Devastating Asteroid

What would happen if Earth was hit by another giant asteroid the size of the one that killed off the dinosaurs, but in the following places:

  1. The middle of the Pacific or Atlantic Oceans?
  2. The North Pole?

Would those two locations be significantly different from an asteroid landing in the center of a continent?

What are the odds that an asteroid will land on a continent (assuming it even matters)?

Also: does it matter if the asteroid is on a direct, head-on collision course? What if it gently gets pulled in by Earth’s gravity from a tangential course?

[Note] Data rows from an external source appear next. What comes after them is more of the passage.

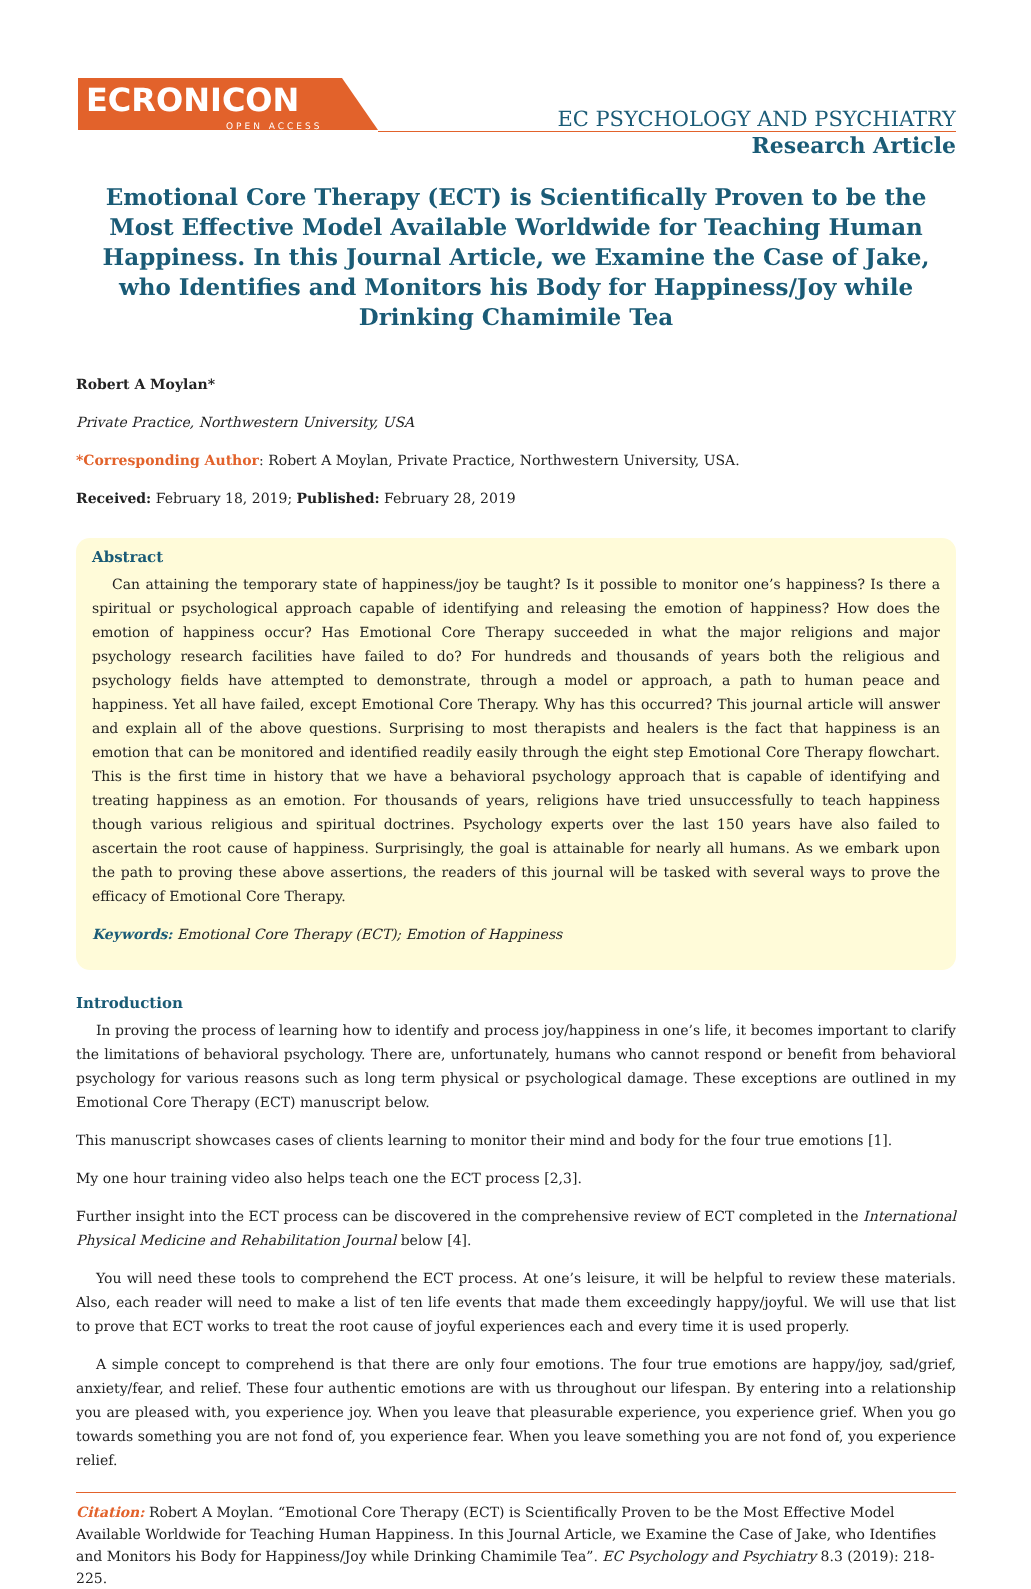ECRONICON
OPEN ACCESS
EC PSYCHOLOGY AND PSYCHIATRY
Research Article
Emotional Core Therapy (ECT) is Scientifically Proven to be the Most Effective Model Available Worldwide for Teaching Human Happiness. In this Journal Article, we Examine the Case of Jake, who Identifies and Monitors his Body for Happiness/Joy while Drinking Chamimile Tea
Robert A Moylan*
Private Practice, Northwestern University, USA
*Corresponding Author: Robert A Moylan, Private Practice, Northwestern University, USA.
Received: February 18, 2019; Published: February 28, 2019
Abstract
Can attaining the temporary state of happiness/joy be taught? Is it possible to monitor one’s happiness? Is there a spiritual or psychological approach capable of identifying and releasing the emotion of happiness? How does the emotion of happiness occur? Has Emotional Core Therapy succeeded in what the major religions and major psychology research facilities have failed to do? For hundreds and thousands of years both the religious and psychology fields have attempted to demonstrate, through a model or approach, a path to human peace and happiness. Yet all have failed, except Emotional Core Therapy. Why has this occurred? This journal article will answer and explain all of the above questions. Surprising to most therapists and healers is the fact that happiness is an emotion that can be monitored and identified readily easily through the eight step Emotional Core Therapy flowchart. This is the first time in history that we have a behavioral psychology approach that is capable of identifying and treating happiness as an emotion. For thousands of years, religions have tried unsuccessfully to teach happiness though various religious and spiritual doctrines. Psychology experts over the last 150 years have also failed to ascertain the root cause of happiness. Surprisingly, the goal is attainable for nearly all humans. As we embark upon the path to proving these above assertions, the readers of this journal will be tasked with several ways to prove the efficacy of Emotional Core Therapy.
Keywords: Emotional Core Therapy (ECT); Emotion of Happiness
Introduction
In proving the process of learning how to identify and process joy/happiness in one’s life, it becomes important to clarify the limitations of behavioral psychology. There are, unfortunately, humans who cannot respond or benefit from behavioral psychology for various reasons such as long term physical or psychological damage. These exceptions are outlined in my Emotional Core Therapy (ECT) manuscript below.
This manuscript showcases cases of clients learning to monitor their mind and body for the four true emotions [1].
My one hour training video also helps teach one the ECT process [2,3].
Further insight into the ECT process can be discovered in the comprehensive review of ECT completed in the International Physical Medicine and Rehabilitation Journal below [4].
You will need these tools to comprehend the ECT process. At one’s leisure, it will be helpful to review these materials. Also, each reader will need to make a list of ten life events that made them exceedingly happy/joyful. We will use that list to prove that ECT works to treat the root cause of joyful experiences each and every time it is used properly.
A simple concept to comprehend is that there are only four emotions. The four true emotions are happy/joy, sad/grief, anxiety/fear, and relief. These four authentic emotions are with us throughout our lifespan. By entering into a relationship you are pleased with, you experience joy. When you leave that pleasurable experience, you experience grief. When you go towards something you are not fond of, you experience fear. When you leave something you are not fond of, you experience relief.
Citation: Robert A Moylan. “Emotional Core Therapy (ECT) is Scientifically Proven to be the Most Effective Model Available Worldwide for Teaching Human Happiness. In this Journal Article, we Examine the Case of Jake, who Identifies and Monitors his Body for Happiness/Joy while Drinking Chamimile Tea”. EC Psychology and Psychiatry 8.3 (2019): 218-225.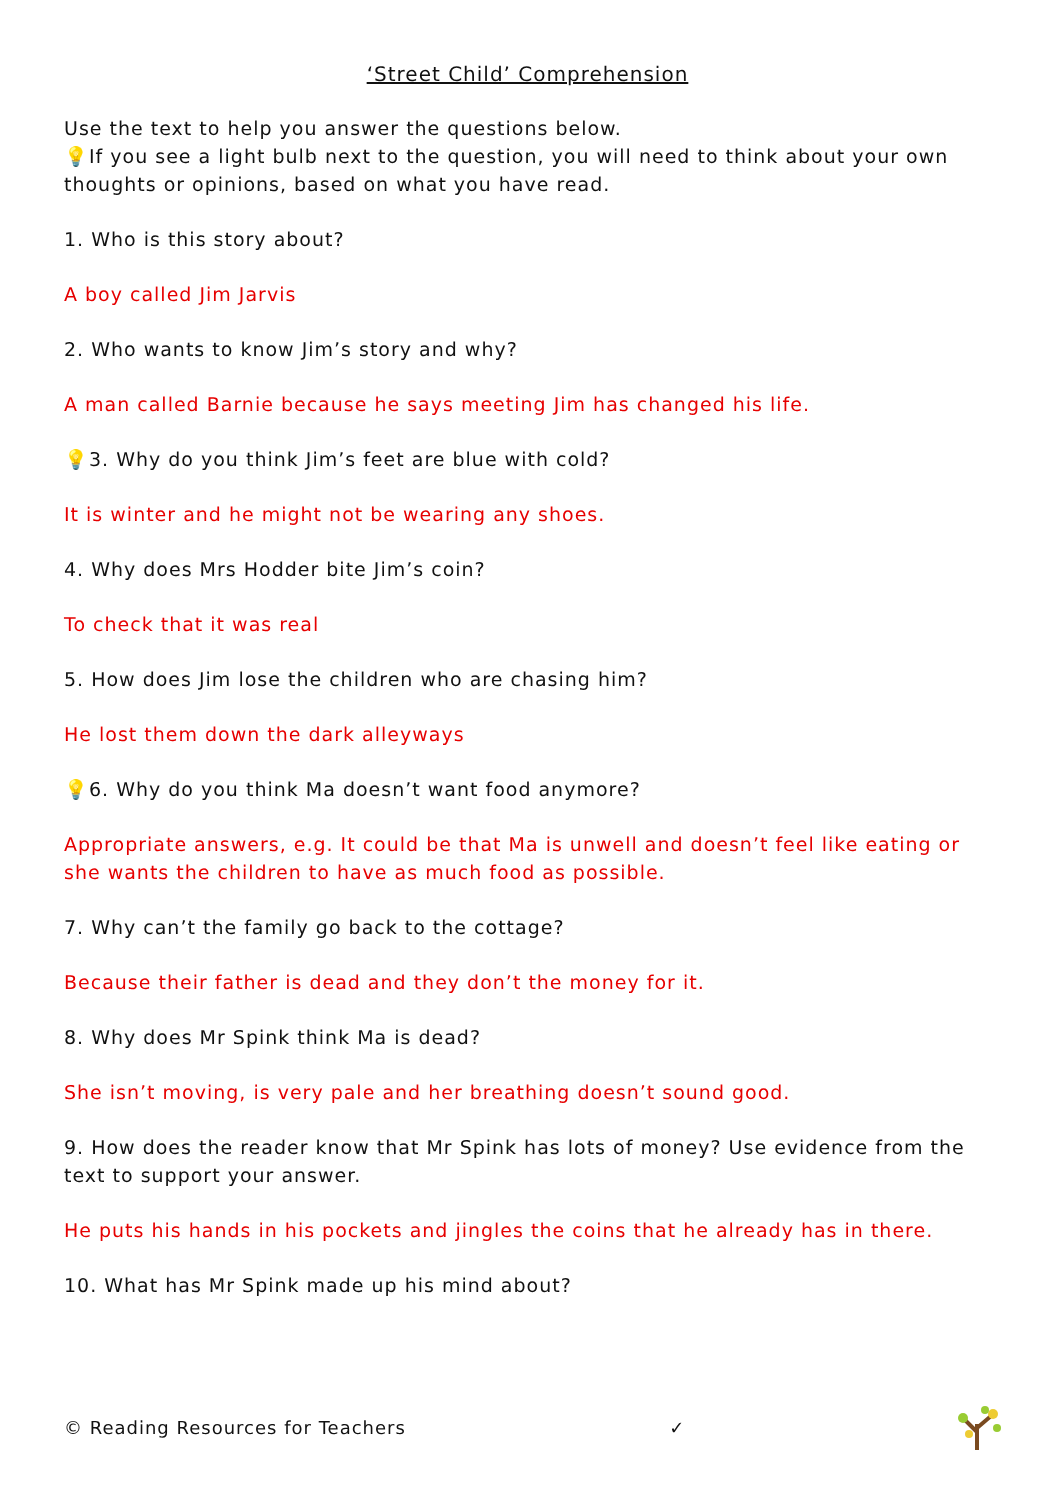‘Street Child’ Comprehension
Use the text to help you answer the questions below.
💡If you see a light bulb next to the question, you will need to think about your own thoughts or opinions, based on what you have read.
1. Who is this story about?
A boy called Jim Jarvis
2. Who wants to know Jim’s story and why?
A man called Barnie because he says meeting Jim has changed his life.
💡3. Why do you think Jim’s feet are blue with cold?
It is winter and he might not be wearing any shoes.
4. Why does Mrs Hodder bite Jim’s coin?
To check that it was real
5. How does Jim lose the children who are chasing him?
He lost them down the dark alleyways
💡6. Why do you think Ma doesn’t want food anymore?
Appropriate answers, e.g. It could be that Ma is unwell and doesn’t feel like eating or she wants the children to have as much food as possible.
7. Why can’t the family go back to the cottage?
Because their father is dead and they don’t the money for it.
8. Why does Mr Spink think Ma is dead?
She isn’t moving, is very pale and her breathing doesn’t sound good.
9. How does the reader know that Mr Spink has lots of money? Use evidence from the text to support your answer.
He puts his hands in his pockets and jingles the coins that he already has in there.
10. What has Mr Spink made up his mind about?
© Reading Resources for Teachers ✓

Thanks in advance for any replies.

The ocean would be a more devastating impact than on a continent. The impactor would punch through the thinner oceanic crust, creating an open magma “wound,” which the seawater would then pour onto and flash into steam clouds. Until the surface of the astrobleme “scabbed” over again with igneous rock the cloud cover would just continue to close over the planet. I have no figures handy for the amount of time needed to return to normalcy, nor for the weather changes due to the increase in albedo.

An impactor would hit just as hard coming “straight in” as it would being “gently” pulled in. The amount of energy released falling from infinity to Earth is not dependant upon the angle of impact.

Hitting the south pole would be like hitting a continent, but the north pole, wouldn’t that serve as “extra armor” there? Wouldn’t it serve to minimize the magma wound?

If it hits a continent, we die instantly. If it hits the ocean, we die slowly and painfully. I would think since that the Earth is about 70% ocean that an asteroid would have a 70% chance of landing in the ocean.

Maybe if we got all one billion Chinese to jump at the same time, we could nudge Earth out of the way.